When you compare to the 'alternatives', it makes you aware of just how valuable oil, and by extension natural gas, really is.

WSJ: Ethanol's Water Shortage.

Quotes:

Ethanol plants consume roughly four gallons of water to produce each gallon of fuel, but that's only a fraction of ethanol's total water habit. Cornell ecology professor David Pimentel says that when you count the water needed to grow the corn, one gallon of ethanol requires a staggering 1,700 gallons of H2O. Backers of the Senate bill say that less-thirsty technologies are just around the corner, which is what we've been hearing for years.

....

Ethanol's big environmental footprint is not limited to water, because biofuels like ethanol are highly inefficient.
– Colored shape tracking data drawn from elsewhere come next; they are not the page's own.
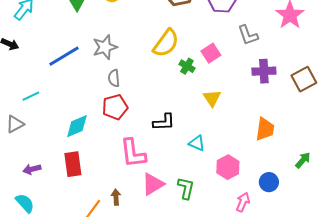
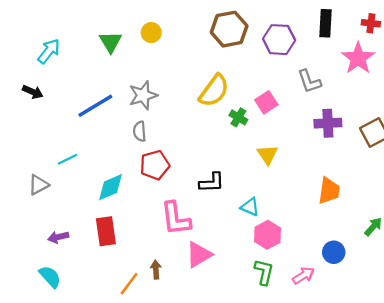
gray semicircle: (114, 78) -> (140, 131), moved
cyan line: (31, 96) -> (68, 159), moved
pink hexagon: (228, 167) -> (267, 235), moved
green L-shape: (186, 188) -> (264, 272), moved
pink arrow: (243, 202) -> (303, 275), turned 36

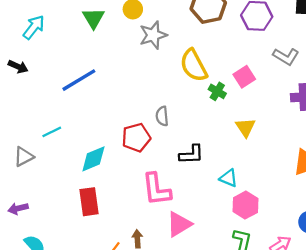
gray L-shape: (309, 81) -> (286, 56), turned -40
yellow semicircle: (214, 91) -> (194, 65), turned 116
gray star: (143, 95) -> (153, 35), moved
gray semicircle: (140, 131) -> (162, 116), moved
purple arrow: (58, 237) -> (18, 208), moved

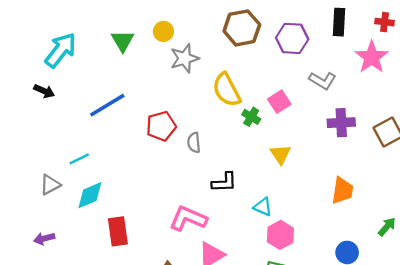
cyan arrow: (34, 27) -> (61, 50), size x1.4
red pentagon: (136, 138) -> (161, 126), moved
cyan diamond: (93, 159) -> (90, 195), moved
pink L-shape: (156, 189) -> (188, 219), turned 120

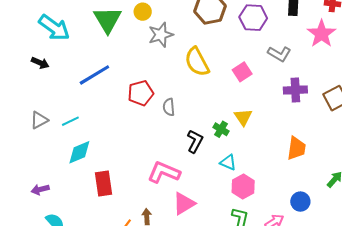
green triangle: (123, 41) -> (108, 20), size x1.4
cyan arrow: (61, 50) -> (54, 28), turned 88
green cross: (251, 117) -> (221, 129), moved
black L-shape: (224, 182) -> (195, 141), turned -60
gray triangle: (50, 185) -> (39, 120), moved

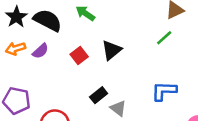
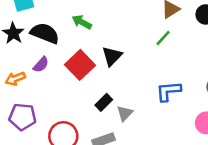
orange arrow: (15, 48) -> (15, 79), moved
red square: (79, 55) -> (80, 65), size x1.6
gray triangle: (118, 108) -> (125, 113), turned 42

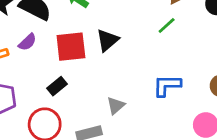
red square: (80, 65) -> (71, 47), turned 32
black rectangle: (104, 102) -> (57, 86), moved

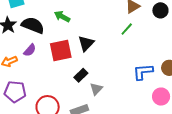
blue L-shape: (167, 85) -> (143, 72), moved
black rectangle: (57, 86) -> (81, 75), moved

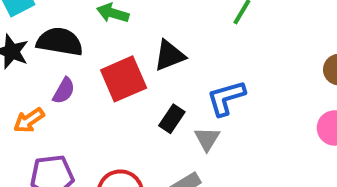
black triangle: (86, 43) -> (169, 56), turned 36
blue L-shape: (143, 72) -> (226, 98), moved

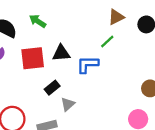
blue L-shape: (226, 98) -> (88, 64), moved

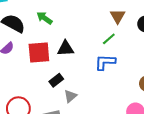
brown triangle: (116, 17) -> (118, 16), turned -35
blue L-shape: (88, 64) -> (105, 62), moved

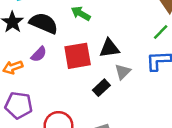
gray triangle: (70, 96) -> (123, 72), moved

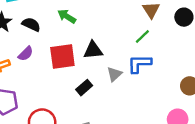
black semicircle: (44, 23) -> (31, 24), size x0.7
gray triangle: (123, 72) -> (114, 74), moved

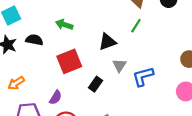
black triangle: (93, 50) -> (107, 42), moved
purple semicircle: (26, 54) -> (56, 97), moved
blue L-shape: (139, 64) -> (143, 76), moved

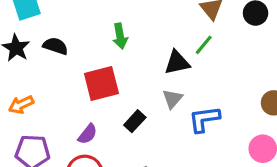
green arrow: (64, 25) -> (120, 36), moved, turned -126
black triangle: (107, 42) -> (177, 63), moved
purple semicircle: (56, 97) -> (88, 134), moved

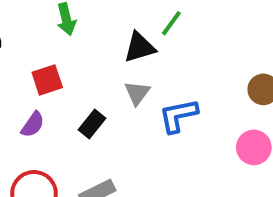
red square: (101, 84) -> (47, 80), size x0.7
purple semicircle: (88, 134) -> (33, 124), moved

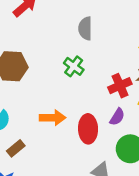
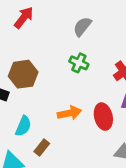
gray semicircle: (85, 28) -> (82, 26), turned 50

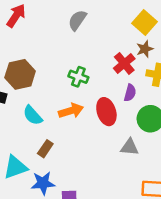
green cross: (79, 63) -> (78, 77), moved
cyan semicircle: (23, 126) -> (33, 115), moved, turned 120

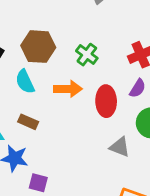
brown hexagon: (20, 74) -> (38, 47), moved
brown rectangle: (45, 149) -> (28, 122), turned 63

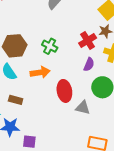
red ellipse: (106, 101) -> (64, 91), moved

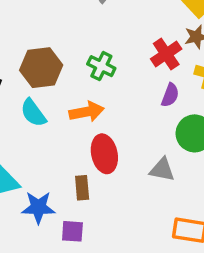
red ellipse: (64, 91) -> (104, 154), moved
brown rectangle: (16, 100) -> (82, 188), moved, turned 72

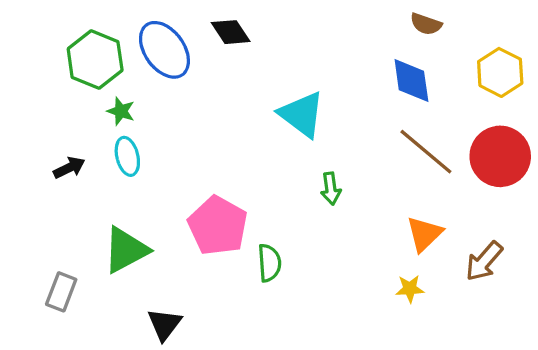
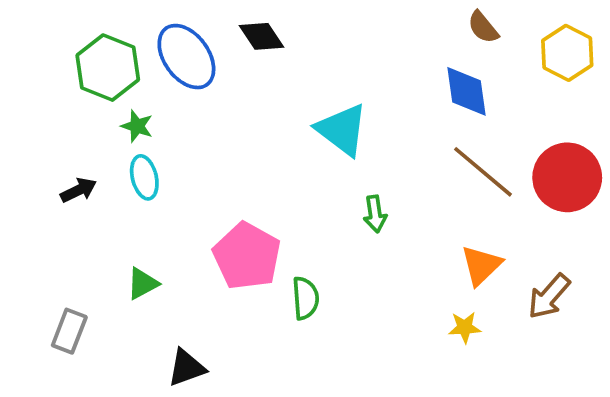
brown semicircle: (426, 24) -> (483, 27), turned 32
yellow hexagon: (500, 72) -> (567, 53), moved
green triangle: (126, 250) -> (143, 284), size x0.6
black triangle: (164, 324) -> (186, 368), turned 33

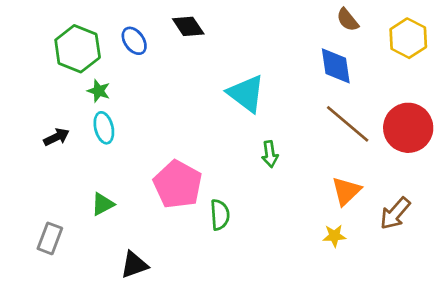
blue ellipse: (186, 57) -> (134, 41), size x0.6

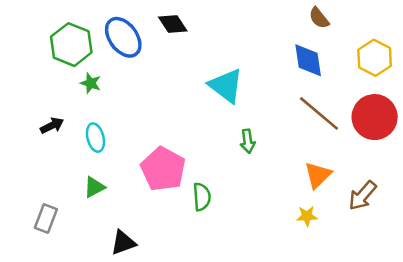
yellow hexagon: (408, 38) -> (375, 58), moved
blue ellipse: (134, 41) -> (123, 37), size x1.6
cyan ellipse: (104, 128) -> (95, 138), moved

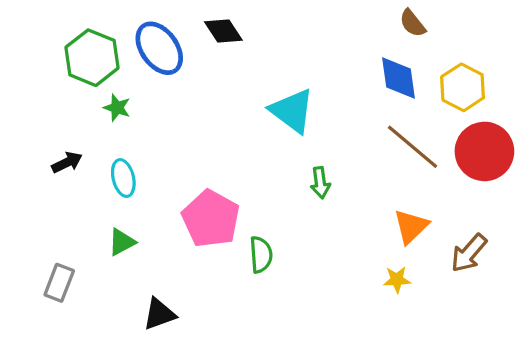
yellow hexagon: (375, 58) -> (463, 87), moved

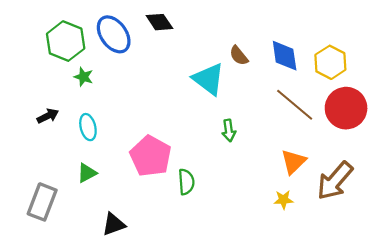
brown semicircle: (413, 23) -> (239, 56), moved
brown arrow: (469, 253) -> (335, 181), size x1.4
gray rectangle: (59, 283) -> (42, 202), size x1.4

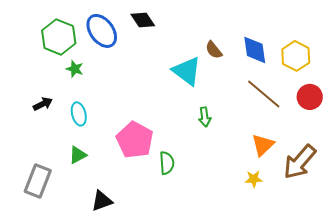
red circle: (346, 108) -> (310, 97), size x0.7

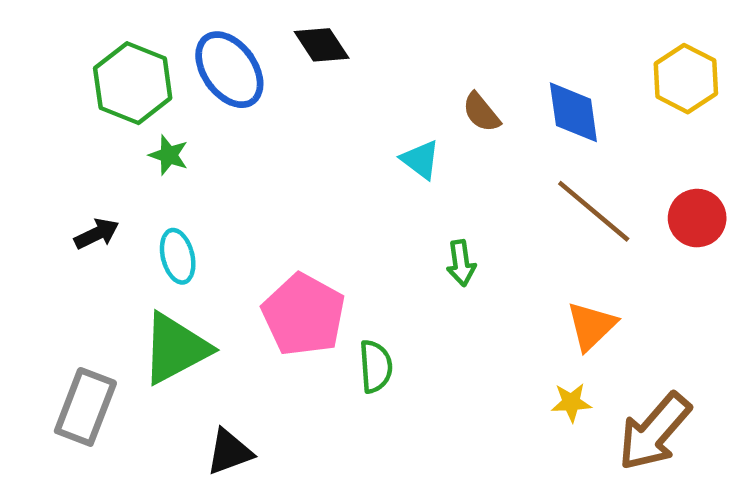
yellow hexagon: (296, 56) -> (686, 79), moved
cyan triangle: (187, 71) -> (421, 160), size x0.6
green triangle: (78, 155) -> (175, 348), size x1.8
brown arrow: (300, 162) -> (654, 432), moved

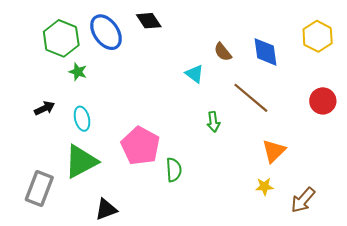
brown line: (594, 211) -> (251, 98), moved
brown arrow: (654, 432) -> (303, 200), size x0.7

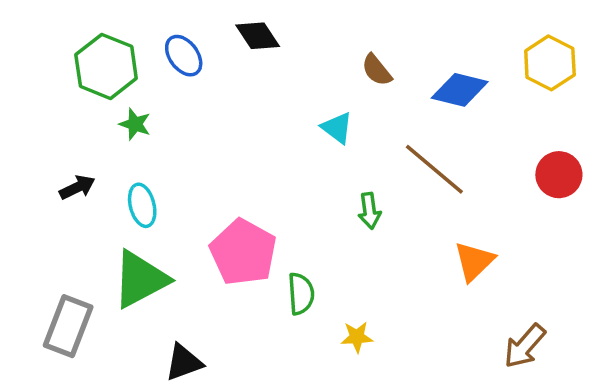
blue ellipse: (106, 32) -> (184, 56), size x0.7
brown semicircle: (223, 52) -> (377, 70), moved
blue diamond: (265, 52) -> (460, 90), turned -68
yellow star: (264, 186) -> (357, 337), moved

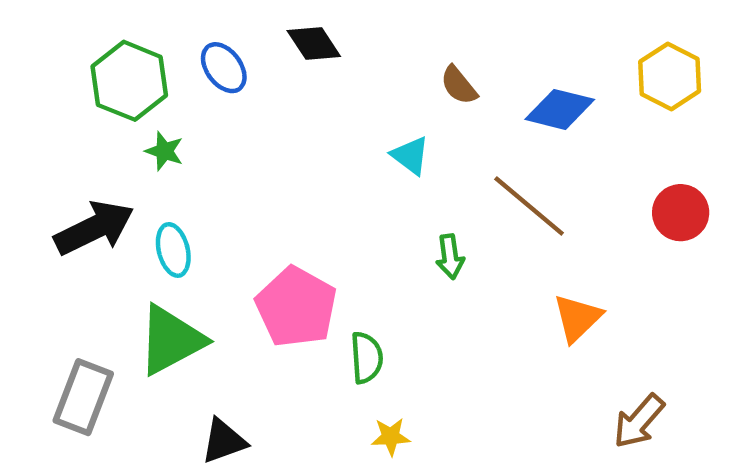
black arrow: (77, 187) -> (94, 228), size x1.8
yellow star: (357, 337) -> (391, 437), moved

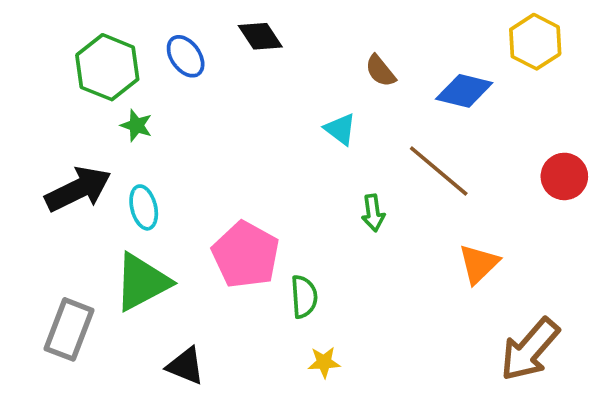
yellow hexagon: (670, 76) -> (535, 42), moved
brown arrow: (639, 421) -> (530, 349), size x1.4
black triangle: (224, 441) -> (186, 366), turned 42

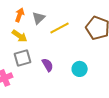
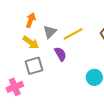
gray triangle: (39, 18) -> (50, 32), moved
purple semicircle: (48, 65) -> (60, 54), moved

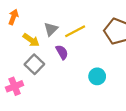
orange arrow: (31, 20) -> (13, 17), moved
gray square: (34, 66) -> (34, 64), turned -30

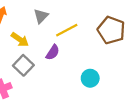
gray triangle: (51, 29) -> (41, 16), moved
purple semicircle: (62, 52) -> (53, 52), turned 64

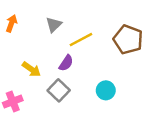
yellow arrow: (20, 40) -> (31, 69), moved
gray square: (23, 65) -> (59, 90), moved

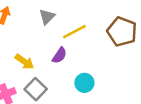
gray square: (59, 90) -> (36, 89), moved
cyan circle: (106, 90) -> (84, 83), moved

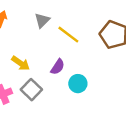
yellow line: (74, 32) -> (68, 35), turned 65
purple semicircle: (59, 55) -> (58, 67), moved

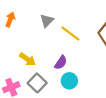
cyan circle: (78, 84) -> (69, 81), moved

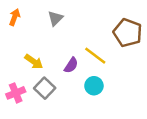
yellow line: (70, 33) -> (95, 56), moved
cyan circle: (69, 81) -> (94, 86), moved

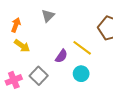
orange arrow: (15, 17) -> (16, 25), moved
yellow arrow: (34, 62) -> (22, 46), moved

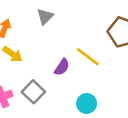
cyan circle: (81, 74) -> (87, 103), moved

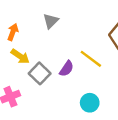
gray square: (33, 92) -> (40, 73), moved

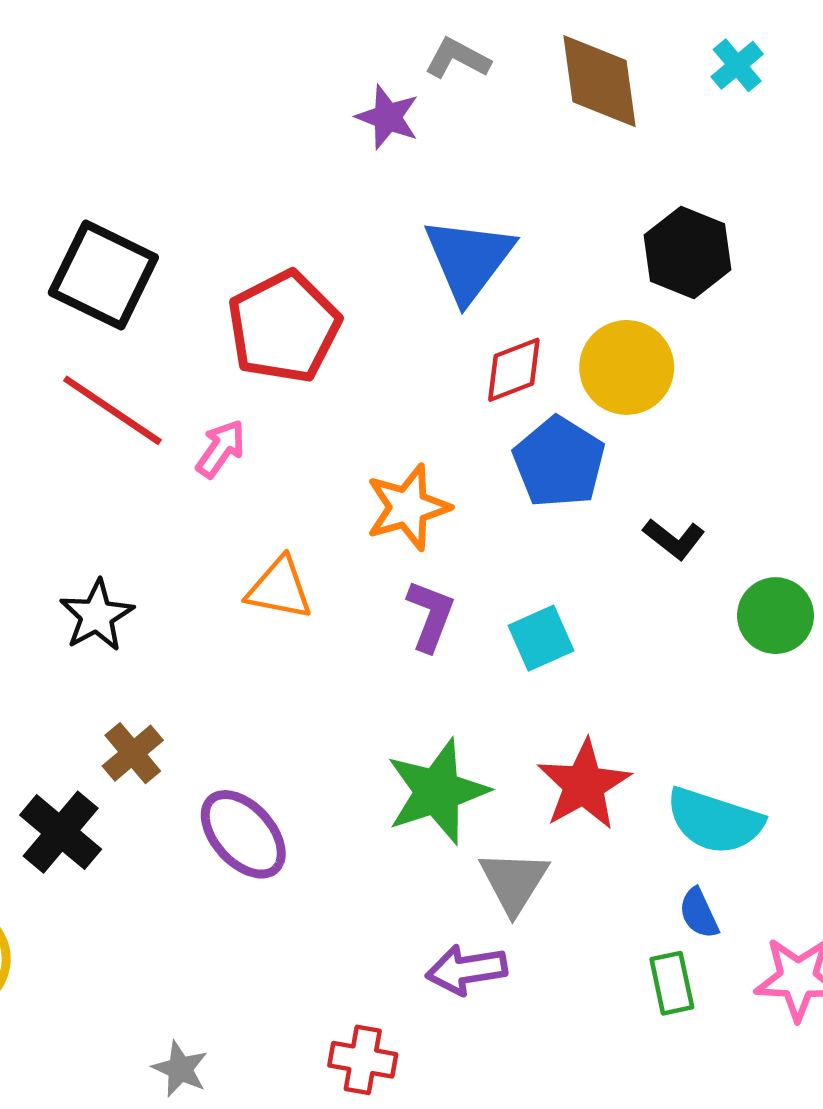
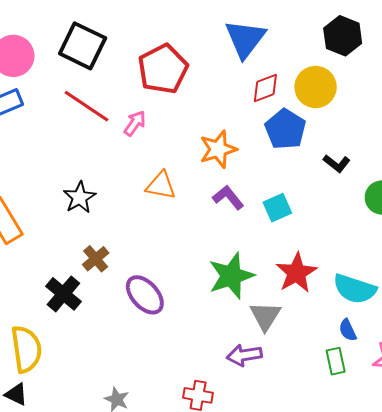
purple L-shape: (430, 616) -> (228, 197), turned -60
In September, the Chairman of the OECD's Roundtable on Sustainable Development released a report entitled, "Biofuels: Is the Cure Worse than the Disease?" Authors Richard Doornbosch and Ronald Steenblik compared the power density of different energy sources, measured in energy production per unit of the earth's area. Oil -- because it requires only a narrow hole in the earth and is extracted as a highly concentrated form of energy -- is up to 1,000 times more efficient than solar energy, which requires large panels collecting a less-concentrated form of energy known as the midday sun.

But even solar power is roughly 10 times as efficient as biomass-derived fuels like ethanol. In other words, growing the corn to produce ethanol means clearing land and killing animals on a massive scale, or converting land from food production to fuel production.